Theme 2.1 - Electric charge
Transport and confinement of quantized electric charges presents a natural resource for quantum information science. Electrons flowing through a tunnel junction exhibit shot noise that enables generation of nonclassical electromagnetic signals: squeezing, photon pair generation, and even entanglement have all been experimentally demonstrated. Conversely, by confining electrons to quantum dots, their motional degrees of freedom are quantized, and it becomes possible to address individual electronic states. Such control over the electronic charge is closely interrelated with access to the electronic spin, while the charge itself couples strongly to optical and microwave photons.

Theme 2.2 - Spin
Isolated electronic or nuclear spins are among the most coherent systems, exhibiting quantum evolution on timescales that can stretch to seconds, minutes, or even hours. Fully exploiting that coherence requires developing methods to control spin states on fast timescales and, critically, learning to connect individual spin qubits into an interacting quantum processor. While direct spin-spin interactions present one scaling mechanism, a more versatile approach is to couple the spin to other, more mobile quantum degrees of freedom, such as optical or microwave photons or even phonons, that can mediate interactions with other spins or other qubits. Different types of spins and different confining mechanisms – such as quantum dots or crystal defects – offer complementary features, readily interacting with electric, magnetic, or even strain fields. In addition, coherent control over spin qubits can be exploited for near-term quantum technologies such as precision sensors.

Theme 2.3 - Composite and exotic electronic states
Superconducting qubits have risen to the forefront of quantum information processing platforms because their paired electronic states can be largely protected from noise by the superconducting gap, yet interact strongly with electromagnetic fields. Still more complex electronic states can give rise to anyons, exotic particles that naturally encode information in an inherently robust way. While cell phone communication requires error correction to protect the transmission from noise, the processor on a laptop does not: it is built from physical devices that are intrinsically robust. Similarly, anyons could feasibly store and process quantum information in an inherently robust way. Several candidates have been identified to fulfill this role: excitations in fractional quantum Hall fluids, edges excitations in nanowires, etc. While this research path is currently behind the other potential realizations of quantum devices, it could completely change the game for qubit technologies.

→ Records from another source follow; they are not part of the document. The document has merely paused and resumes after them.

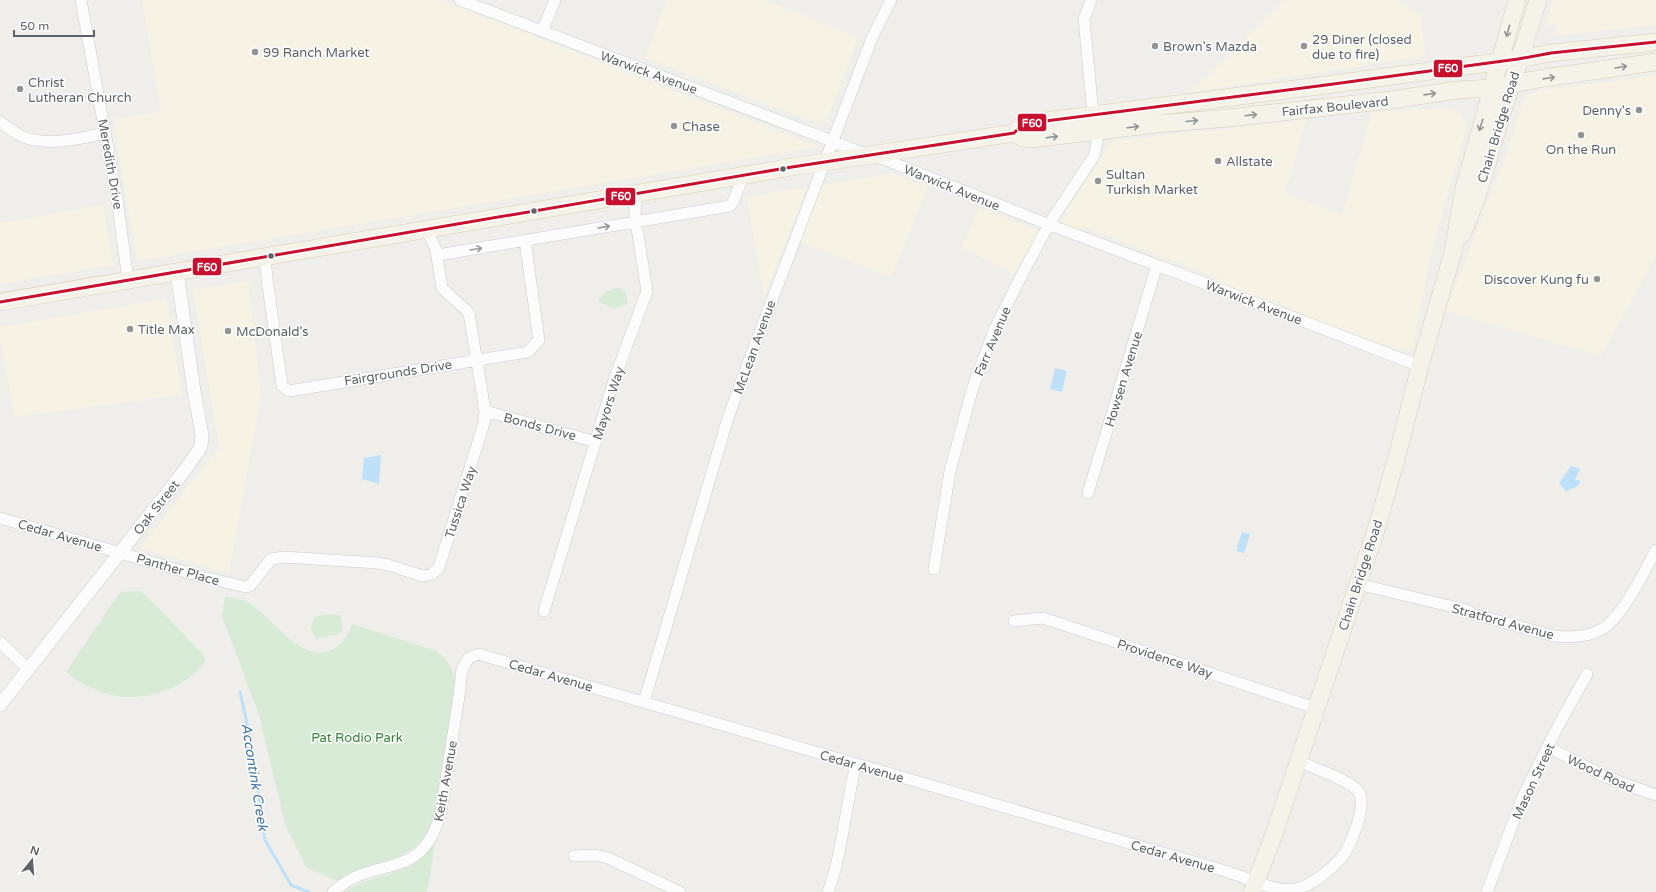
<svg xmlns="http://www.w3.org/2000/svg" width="1656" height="892" viewBox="0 0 1656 892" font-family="'Varela Round',sans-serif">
	<rect width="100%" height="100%" fill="#efeeea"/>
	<path fill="#f7f3e4" d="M142,0H440L819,147L137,261L113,120L161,111Z
		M667,0H766L858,38L829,115L817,123L645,58Z
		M1284,0H1397L1421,16L1425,56L1191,92Z
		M1553,0H1656V25L1557,36L1556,25H1547V18Z
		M1656,76V255L1601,356L1446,311L1506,156L1523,102L1530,94L1540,90Z
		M1447,108L1459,112L1467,126L1432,250L1413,346L1402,351L1219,285L1221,279L1084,227L1081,231L1059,223L1112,141L1306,120L1285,193L1342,215L1372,112Z
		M892,173L928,187L891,277L800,242L823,185Z
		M807,187L764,298L747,197Z
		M103,205L113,265L0,284V223Z
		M979,207L1040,232L1014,274L962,247Z
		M248,281L261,395L229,573L140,548L219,448L193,290Z
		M166,299L182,395L15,417L0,339V327Z"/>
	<path fill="#d8ebd6" d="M619,288L625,291L628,303C615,312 610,308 598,300C603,292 610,289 619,288Z
		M140,591L156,605L205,657V662C200,667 196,673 190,677C150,706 104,703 66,672L120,592Z
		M225,596C233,598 242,599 249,603C272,617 300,662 329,651C342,646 347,637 352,624L436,651C449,660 453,670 456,684L435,812C419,868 378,856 338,881L307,868L285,824L259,715L222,616Z
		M327,614L340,615L342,623V631L337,634L316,639L311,629L314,617Z
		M435,845L427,892H344L358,884L409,867Z"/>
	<path fill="#bfe0f9" d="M1055,368L1067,371L1062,392L1050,389Z
		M381,455L379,484L362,479L364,458Z
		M1571,466L1580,469L1575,480H1579L1580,483L1576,487L1566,491L1559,483Z
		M1242,532L1250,534L1244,553L1236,551Z"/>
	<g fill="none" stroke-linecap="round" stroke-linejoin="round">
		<path stroke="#bfe0f9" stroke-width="3" d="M240,692L252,746L265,840L291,885L309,892"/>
		<defs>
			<path id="minor" d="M81,0L117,198L128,281
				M460,0L832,141L867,155L883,159L1037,220L1183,275L1420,366
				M1091,0L1084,19L1093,114
				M542,31L555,0
				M0,122C7,127 14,132 21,136C47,147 79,139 105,133
				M438,255L730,206L734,200L743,176
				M265,258L267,279L282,385L289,391L528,352L539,340L525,241
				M485,411L596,442
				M1088,493L1157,265
				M0,518L203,577L246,587L250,586L271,559L284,557L377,563L388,565L423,576L432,574L439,567L484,423L485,411L469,313L442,288L436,250L427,230
				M934,569L950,471L973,387L995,328L1027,265L1049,224L1094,156L1097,143L1096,131
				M1357,584L1467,610L1473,614L1554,636C1571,638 1588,637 1602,629C1623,616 1644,572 1656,550
				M544,611L614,380L647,291L635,216L636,194
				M1014,621L1043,618L1315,708
				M0,642L28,669
				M644,702L727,421L742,379L872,38L891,0
				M1548,747L1606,777L1656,795
				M574,856L595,855L608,858L680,892
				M333,892C374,853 423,885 441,811L459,696L462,669L469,658L478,654L1173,856C1192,861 1212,867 1231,873C1251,879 1273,892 1295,889C1310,887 1332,869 1342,857C1351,846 1367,805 1359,792C1351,780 1313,768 1298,761
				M828,892C843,851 845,807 856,765
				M1487,892L1524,794L1557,728L1587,674"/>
			<path id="tertiary" d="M0,705L178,479L197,453L201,446L202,435L194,391L177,272"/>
			<path id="primary" d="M1014,133L1023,138L1031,139L1157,124L1228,118L1391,100L1457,90L1491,88L1544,78L1656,62
				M1461,236C1479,199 1488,159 1500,120C1513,80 1526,40 1538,0
				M0,302L792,167L1014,133L1021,126L1030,123L1326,85L1518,59L1551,53L1656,42
				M1252,892L1274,834L1375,533L1396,460L1420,366L1453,252L1464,188L1517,0"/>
		</defs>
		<use href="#minor" stroke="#cbcccc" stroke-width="12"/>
		<use href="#tertiary" stroke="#cbcccc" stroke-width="14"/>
		<use href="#primary" stroke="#d7ceb8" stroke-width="18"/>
		<use href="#minor" stroke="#fdfcfc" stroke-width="11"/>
		<use href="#tertiary" stroke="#fdfcfc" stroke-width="13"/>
		<use href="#primary" stroke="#f4f2e9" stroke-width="17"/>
		<defs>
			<path id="bus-1" d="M0,302L792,167L1014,133L1021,126L1030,123L1326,85L1518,59L1551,53L1656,42"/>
		</defs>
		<use href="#bus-1" stroke="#fff" stroke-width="6"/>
		<use href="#bus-1" stroke="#c8102e" stroke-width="3"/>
	</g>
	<defs><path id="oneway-shaft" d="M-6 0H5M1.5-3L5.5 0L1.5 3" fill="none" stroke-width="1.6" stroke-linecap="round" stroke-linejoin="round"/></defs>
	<g stroke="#939595">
		<use href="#oneway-shaft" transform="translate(1508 31) rotate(105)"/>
		<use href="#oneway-shaft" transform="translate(1621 67) rotate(-9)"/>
		<use href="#oneway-shaft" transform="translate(1549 78) rotate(-8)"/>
		<use href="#oneway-shaft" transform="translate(1430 94) rotate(-8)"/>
		<use href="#oneway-shaft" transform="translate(1251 115) rotate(-7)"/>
		<use href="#oneway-shaft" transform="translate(1192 121) rotate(-5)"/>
		<use href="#oneway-shaft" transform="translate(1481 125) rotate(108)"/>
		<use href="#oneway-shaft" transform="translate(1133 127) rotate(-7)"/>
		<use href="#oneway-shaft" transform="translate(1052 137) rotate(-7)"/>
	</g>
	<g stroke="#96999c">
		<use href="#oneway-shaft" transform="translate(604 227) rotate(-10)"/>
		<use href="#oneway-shaft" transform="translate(476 249) rotate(-9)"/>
	</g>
	<g fill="#919496" stroke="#fff" stroke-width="1.5">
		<circle cx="1155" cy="46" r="4"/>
		<circle cx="1304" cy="46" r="4"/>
		<circle cx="255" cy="52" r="4"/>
		<circle cx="20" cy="89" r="4"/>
		<circle cx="1639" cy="110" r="4"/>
		<circle cx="674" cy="126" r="4"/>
		<circle cx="1581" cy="135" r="4"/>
		<circle cx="1218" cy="161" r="4"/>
		<circle cx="1098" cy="181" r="4"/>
		<circle cx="1597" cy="279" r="4"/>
		<circle cx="130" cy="329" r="4"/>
		<circle cx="228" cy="331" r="4"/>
	</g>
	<g fill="#5f6368" stroke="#fff" stroke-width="1.5">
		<circle cx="783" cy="169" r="3.5"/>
		<circle cx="534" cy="211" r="3.5"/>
		<circle cx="271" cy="256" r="3.5"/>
	</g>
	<g text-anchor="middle" stroke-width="3" stroke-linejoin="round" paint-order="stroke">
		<g font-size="13" fill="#5f6368" stroke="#fff" text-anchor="start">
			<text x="1312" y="44">29 Diner (closed<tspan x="1312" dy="15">due to fire)</tspan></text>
			<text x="1163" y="51">Brown's Mazda</text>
			<text x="263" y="57">99 Ranch Market</text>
			<text x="28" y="87">Christ<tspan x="28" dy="15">Lutheran Church</tspan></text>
			<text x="1631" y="115" text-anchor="end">Denny's</text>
			<text x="682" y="131">Chase</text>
			<text x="1581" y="154" text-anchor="middle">On the Run</text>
			<text x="1226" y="166">Allstate</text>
			<text x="1106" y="179">Sultan<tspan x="1106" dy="15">Turkish Market</tspan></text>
			<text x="1589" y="284" text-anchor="end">Discover Kung fu</text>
			<text x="138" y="334">Title Max</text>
			<text x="236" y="336">McDonald's</text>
		</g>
		<g font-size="13" fill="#5f6368" stroke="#fff">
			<text transform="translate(649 72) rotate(20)" y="5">Warwick Avenue</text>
			<text transform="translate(1335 106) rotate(-6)" y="5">Fairfax Boulevard</text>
			<text transform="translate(1498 127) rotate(-73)" y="5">Chain Bridge Road</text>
			<text transform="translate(111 164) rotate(80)" y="5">Meredith Drive</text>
			<text transform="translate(952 187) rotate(22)" y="5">Warwick Avenue</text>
			<text transform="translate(1254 302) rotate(21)" y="5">Warwick Avenue</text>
			<text transform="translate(992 341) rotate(-67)" y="5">Farr Avenue</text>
			<text transform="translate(754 347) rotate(-70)" y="5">McLean Avenue</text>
			<text transform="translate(398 372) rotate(-9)" y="5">Fairgrounds Drive</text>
			<text transform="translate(1123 379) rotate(-73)" y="5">Howsen Avenue</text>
			<text transform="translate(608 403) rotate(-72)" y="5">Mayors Way</text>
			<text transform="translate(540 426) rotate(15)" y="5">Bonds Drive</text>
			<text transform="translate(460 502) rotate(-72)" y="5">Tussica Way</text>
			<text transform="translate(156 507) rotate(-52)" y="5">Oak Street</text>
			<text transform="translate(60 535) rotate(16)" y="5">Cedar Avenue</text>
			<text transform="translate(178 569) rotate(16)" y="5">Panther Place</text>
			<text transform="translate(1360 575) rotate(-72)" y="5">Chain Bridge Road</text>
			<text transform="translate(1503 621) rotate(15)" y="5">Stratford Avenue</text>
			<text transform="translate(1165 658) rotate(18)" y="5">Providence Way</text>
			<text transform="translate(551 675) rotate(16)" y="5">Cedar Avenue</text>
			<text transform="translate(862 766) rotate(16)" y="5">Cedar Avenue</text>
			<text transform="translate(1601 773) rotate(25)" y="5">Wood Road</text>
			<text transform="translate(445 781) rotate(-80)" y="5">Keith Avenue</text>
			<text transform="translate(1533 781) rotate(-65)" y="5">Mason Street</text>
			<text transform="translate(1173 856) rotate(16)" y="5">Cedar Avenue</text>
		</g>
		<g font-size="13" fill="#348238" stroke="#fff">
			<text x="357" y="742">Pat Rodio Park</text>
		</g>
		<g font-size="14" font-style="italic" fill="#4174aa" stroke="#fff">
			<text transform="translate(255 777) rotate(81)" y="5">Accontink Creek</text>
		</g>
	</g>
	<g stroke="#fff" stroke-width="1.5">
		<rect x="1433" y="59" width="30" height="19" rx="4" fill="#c8102e"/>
		<rect x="1017" y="113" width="30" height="19" rx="4" fill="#c8102e"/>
		<rect x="605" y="187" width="31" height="19" rx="4" fill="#c8102e"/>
		<rect x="192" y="257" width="30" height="19" rx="4" fill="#c8102e"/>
	</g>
	<g font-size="11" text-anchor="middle" font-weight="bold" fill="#fff">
		<text x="1448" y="72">F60</text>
		<text x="1032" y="127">F60</text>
		<text x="621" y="200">F60</text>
		<text x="207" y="271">F60</text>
	</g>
	<g transform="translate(32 860) rotate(17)" stroke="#ffffff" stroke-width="3" paint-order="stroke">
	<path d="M0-3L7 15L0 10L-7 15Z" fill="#5f6368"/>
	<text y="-6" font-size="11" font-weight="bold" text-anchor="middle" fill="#5f6368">N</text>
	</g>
	<path d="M14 30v6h80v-6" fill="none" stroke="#5f6368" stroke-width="2"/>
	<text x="20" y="30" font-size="12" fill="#5f6368" stroke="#ffffff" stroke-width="3" paint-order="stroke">50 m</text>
</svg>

Theme 2.4 - Photons and phonons
An optical photon is a natural "flying qubit," capable of carrying quantum states encoded in its polarization, frequency, or timing through free space or over fibre-optic links. It is the natural medium for quantum communication, and development and construction of high-quality single photon sources is essential for many secure quantum cryptography protocols. Furthermore, by confining a photon to a resonator, it can live for long enough to interact strongly with any quantum system coupled to the cavity, for example a single spin. The same principles apply (with even greater enhancement) in the microwave regime, where INTRIQ researchers study superconducting elements coupled to microwave stripline resonators. Similarly, nanomechanical resonators enhance interactions between phonons and a variety of physical systems. Such resonator-based systems can be used to controllably create, manipulate, and transfer quantum states, even between qualitatively different quantum systems.